◆ ЗАДАНИЯ:
a – Ответьте по фрагменту о поправке Трубецкого к формуле Декарта на следующие вопросы:
(i) Кто назван прежде всего среди представителей экзистенциальной философии, критиковавших Декартову попытку выведения бытия Я из мышления?
(ii) Что, согласно фрагменту, необходимо для силлогизма?
(iii) Каким путем, по словам Трубецкого, сознается наше существо?
b – Изложите в виде краткого списка абзац фрагмента о поправке Трубецкого к формуле Декарта, начинающийся словами «Очень современно звучит поправка», сохранив его основные положения.
c – Продолжите фрагмент о поправке Трубецкого к формуле Декарта, начиная сразу после его последнего предложения.

◆ ВЫБРАННЫЙ ФРАГМЕНТ:

# # #

Очень современно звучит поправка С. Н. Трубецкого к картезианскому «мыслю, следовательно, существую», ведь именно в XX в. представители экзистенциальной философии, прежде всего Хайдеггер, подвергли критике Декартову попытку выведения бытия Я из мышления, хотя справедливости ради следует сказать, что, несмотря на наличие слова «следовательно», у Декарта нет стремления выдать эту формулу за силлогизм: для силлогизма необходим средний термин. И тем не менее сама форма этого «мыслю» воспринималась обычно как попытка предпослать мышление бытию мыслящего. Против этого и возражает Трубецкой. «…Мысль, — пишет он, — не полагает, а предполагает наше существование, которое обосновывает наше мышление, хотя и не покрывается им…Мой субъект, мое существо не есть мысль или понятие мысли, точно так же, как оно не есть простое чувственное состояние или простой объект чувственного восприятия. Оно есть нечто такое, что предполагается мыслью и чувством и сознается не путем логического умозаключения, а путем непосредственной уверенности» [57].

# # #

◆ ИСХОДНЫЕ ДАННЫЕ:
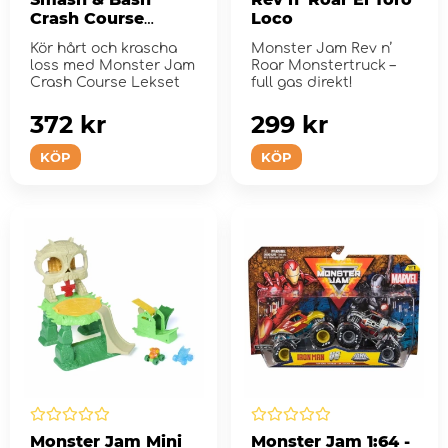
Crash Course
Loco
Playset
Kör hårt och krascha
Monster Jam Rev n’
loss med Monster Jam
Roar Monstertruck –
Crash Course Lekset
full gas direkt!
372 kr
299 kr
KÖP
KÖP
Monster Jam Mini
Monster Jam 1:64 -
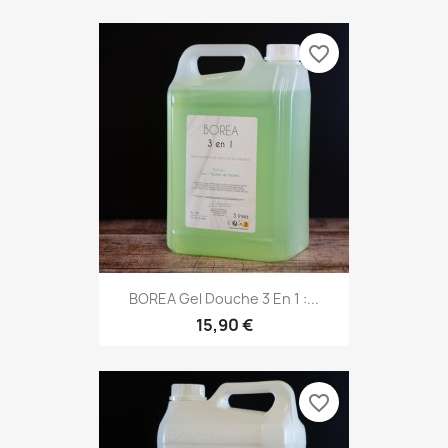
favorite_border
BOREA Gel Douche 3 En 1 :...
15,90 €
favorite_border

# # #

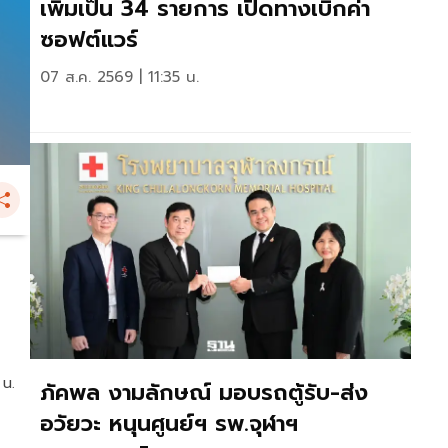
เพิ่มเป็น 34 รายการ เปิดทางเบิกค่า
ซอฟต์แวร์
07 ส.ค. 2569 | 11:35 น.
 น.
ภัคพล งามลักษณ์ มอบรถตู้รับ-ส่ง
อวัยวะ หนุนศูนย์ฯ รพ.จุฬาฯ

# # #

◆ ОТВЕТЫ:
a –
(i) Хайдеггер.
(ii) Средний термин.
(iii) Не путем логического умозаключения, а путем непосредственной уверенности.

b –
- Поправка С. Н. Трубецкого к картезианскому «мыслю, следовательно, существую» звучит очень современно.
- В XX в. представители экзистенциальной философии, прежде всего Хайдеггер, критиковали Декартову попытку вывести бытие Я из мышления.
- Несмотря на слово «следовательно», Декарт не стремился выдать эту формулу за силлогизм, поскольку для силлогизма необходим средний термин.
- Тем не менее форма «мыслю» обычно воспринималась как попытка предпослать мышление бытию мыслящего, и именно против этого возражает Трубецкой.
- По Трубецкому, мысль не полагает, а предполагает наше существование, которое обосновывает мышление, но не покрывается им.
- Субъект не есть ни мысль или понятие мысли, ни простое чувственное состояние или объект чувственного восприятия: он предполагается мыслью и чувством и сознается путем непосредственной уверенности, а не логического умозаключения.

c –
Трубецкой здесь предвосхищает ту критику отвлеченного рационализма, как и философии, исходящей из тождества мышления и бытия, которая была осуществлена спустя почти полвека в экзистенциализме. Но при этом русский философ стремится остаться на почве рационализма, что существенно отличает его от господствующей тенденции философии нашего столетия. Доказывая, что бытие, сущее не сводится к логической идее, что общие понятия нашего ума, т. е. логические категории, суть только основные типы отношения мысли к своему предмету[58], Трубецкой в то же время признавал духовность и разумность всего реального, универсальные разумные законы, законы космического Логоса, по которым устраивается жизнь как природы, так и человека и которые в конечном счете могут быть постигнуты средствами человеческого разума. Однако при этом разум не рассматривается Трубецким как единственный источник познания. Как в человеке можно выделить три основных способности — чувственное восприятие, мышление и волю, так и познание осуществляется с помощью опыта, обусловленного априорными законами нашего восприятия (универсальной чувственности), с помощью разума, который устанавливает закономерную связь явлений, и, наконец, с помощью веры, устанавливающей реальность мыслимых и воспринимаемых нами существ[59].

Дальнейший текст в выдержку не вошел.